Com uma direção dinâmica que favorece o protagonista sem torná-lo piegas, o longa não cai no clichê da cinebiografia que já estamos cansados de ver. Atrelado a uma boa edição - que faz toda a diferença - o espectador não vai cansar do que está assistindo em quase duas horas de filme.
Humor
Um dos pontos mais altos do longa, sem dúvidas alguma, é o humor ácido e por vezes escrachado. Os anos 80 não tinha limites. Pensa que num programa infantil, o Bingo fazia piada ou brincadeiras que, na maioria das vezes, nem era para o público alvo da atração. Isso fica evidente quando ele tira um sarro de um tipico valentão da escola no meio do palco e ainda por cima ao vivo. Ou quando ele leva a cantora Gretchen - única personagem que ficou com o nome real mantido na história - para cantar no programa afim de alavancar a audiência a todo custo.

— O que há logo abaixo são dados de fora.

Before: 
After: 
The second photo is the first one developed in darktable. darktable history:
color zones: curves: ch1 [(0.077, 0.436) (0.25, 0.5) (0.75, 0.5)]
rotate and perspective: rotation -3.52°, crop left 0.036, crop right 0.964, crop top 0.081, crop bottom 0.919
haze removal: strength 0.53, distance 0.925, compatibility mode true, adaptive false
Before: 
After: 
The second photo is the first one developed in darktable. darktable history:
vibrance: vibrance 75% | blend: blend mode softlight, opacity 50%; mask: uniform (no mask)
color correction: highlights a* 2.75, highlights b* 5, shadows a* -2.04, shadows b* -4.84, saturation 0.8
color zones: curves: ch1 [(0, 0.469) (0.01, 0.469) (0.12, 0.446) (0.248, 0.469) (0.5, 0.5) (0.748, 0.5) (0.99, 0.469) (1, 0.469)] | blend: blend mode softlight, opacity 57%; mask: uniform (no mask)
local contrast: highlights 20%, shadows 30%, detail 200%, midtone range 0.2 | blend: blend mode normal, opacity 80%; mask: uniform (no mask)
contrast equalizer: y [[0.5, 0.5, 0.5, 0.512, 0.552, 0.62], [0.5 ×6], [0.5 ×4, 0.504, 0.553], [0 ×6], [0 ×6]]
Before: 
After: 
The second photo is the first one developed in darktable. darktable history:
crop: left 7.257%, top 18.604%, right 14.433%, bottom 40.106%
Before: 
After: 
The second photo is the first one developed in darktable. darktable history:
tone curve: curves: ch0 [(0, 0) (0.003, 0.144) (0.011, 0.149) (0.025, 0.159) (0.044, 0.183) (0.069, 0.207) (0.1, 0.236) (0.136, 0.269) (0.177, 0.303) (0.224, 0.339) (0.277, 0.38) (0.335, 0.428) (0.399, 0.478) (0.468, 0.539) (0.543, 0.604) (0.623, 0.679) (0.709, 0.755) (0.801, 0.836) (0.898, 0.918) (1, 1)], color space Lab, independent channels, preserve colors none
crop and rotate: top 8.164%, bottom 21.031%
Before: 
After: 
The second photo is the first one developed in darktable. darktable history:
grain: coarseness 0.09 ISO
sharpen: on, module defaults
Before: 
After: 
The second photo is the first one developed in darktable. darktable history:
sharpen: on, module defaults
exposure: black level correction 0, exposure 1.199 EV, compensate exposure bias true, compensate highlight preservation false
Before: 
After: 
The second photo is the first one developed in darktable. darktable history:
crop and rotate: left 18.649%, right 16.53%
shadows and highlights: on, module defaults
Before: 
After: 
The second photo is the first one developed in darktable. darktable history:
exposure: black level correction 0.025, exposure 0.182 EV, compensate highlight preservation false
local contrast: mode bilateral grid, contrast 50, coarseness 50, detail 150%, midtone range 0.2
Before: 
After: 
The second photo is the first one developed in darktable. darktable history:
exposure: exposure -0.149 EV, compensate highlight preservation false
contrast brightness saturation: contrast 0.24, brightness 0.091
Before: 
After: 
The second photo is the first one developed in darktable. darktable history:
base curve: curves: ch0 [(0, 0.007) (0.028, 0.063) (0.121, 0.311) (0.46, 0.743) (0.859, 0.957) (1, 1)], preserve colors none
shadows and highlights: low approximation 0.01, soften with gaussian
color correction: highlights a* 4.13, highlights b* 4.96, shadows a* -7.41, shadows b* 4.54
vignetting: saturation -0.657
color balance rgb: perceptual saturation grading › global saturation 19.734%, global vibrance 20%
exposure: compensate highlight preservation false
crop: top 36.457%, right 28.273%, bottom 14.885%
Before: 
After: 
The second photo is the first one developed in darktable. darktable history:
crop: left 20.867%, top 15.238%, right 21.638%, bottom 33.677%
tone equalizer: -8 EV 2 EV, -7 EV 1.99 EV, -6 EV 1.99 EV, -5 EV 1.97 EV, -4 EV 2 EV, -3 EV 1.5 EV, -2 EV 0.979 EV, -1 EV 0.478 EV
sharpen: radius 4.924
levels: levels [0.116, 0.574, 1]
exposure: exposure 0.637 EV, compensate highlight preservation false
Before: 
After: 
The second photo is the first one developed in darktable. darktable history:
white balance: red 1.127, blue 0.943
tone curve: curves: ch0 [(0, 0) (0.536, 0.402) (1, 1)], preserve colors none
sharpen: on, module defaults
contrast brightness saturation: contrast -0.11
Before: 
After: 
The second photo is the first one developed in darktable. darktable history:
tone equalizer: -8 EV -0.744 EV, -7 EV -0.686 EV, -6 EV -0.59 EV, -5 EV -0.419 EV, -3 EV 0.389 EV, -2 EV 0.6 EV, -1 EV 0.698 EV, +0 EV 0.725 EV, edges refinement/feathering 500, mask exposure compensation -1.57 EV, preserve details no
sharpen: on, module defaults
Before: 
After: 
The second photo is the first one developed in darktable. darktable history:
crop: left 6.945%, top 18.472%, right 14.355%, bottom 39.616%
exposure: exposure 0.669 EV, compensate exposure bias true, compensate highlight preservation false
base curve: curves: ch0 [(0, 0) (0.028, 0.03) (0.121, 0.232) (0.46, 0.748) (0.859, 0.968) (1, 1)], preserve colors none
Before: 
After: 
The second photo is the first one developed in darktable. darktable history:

O humor do filme não se restringe ao que é mostrado para o espectador nas telonas, mas também está nos bastidores. No vídeo abaixo, a produção registrou o momento que o ator Wagner Moura , que teve que recusar o papel devido a outros trabalhos, prega uma peça dizendo que vai ser o Bingo junto de seu grande amigo, o ator Vladimir Brichta.
Drama
A vida de um palhaço é quase sempre uma tragicomédia. Existe aquela coisa do quem faz o palhaço rir ou como é a vida do cara por trás da menor máscara do mundo? Vladmir Brichta consegue entregar o drama necessário pra vida de um cara que ao tirar a maquiagem, não é ninguém! Você entende suas dores, você entende os efeitos que os holofotes causam e a soberba que começa contaminando o personagem aos poucos. Bingo - O Reis das Manhãs não é só a história de um dos maiores ícones de uma década, mas da vida de alguém que está acostumado com aplausos e quando isso cessa, a sua existência não significa mais nada.
Bingo - O Rei das Manhãs será exibido a partir do dia 24 de agosto nos cinemas por todo o Brasil.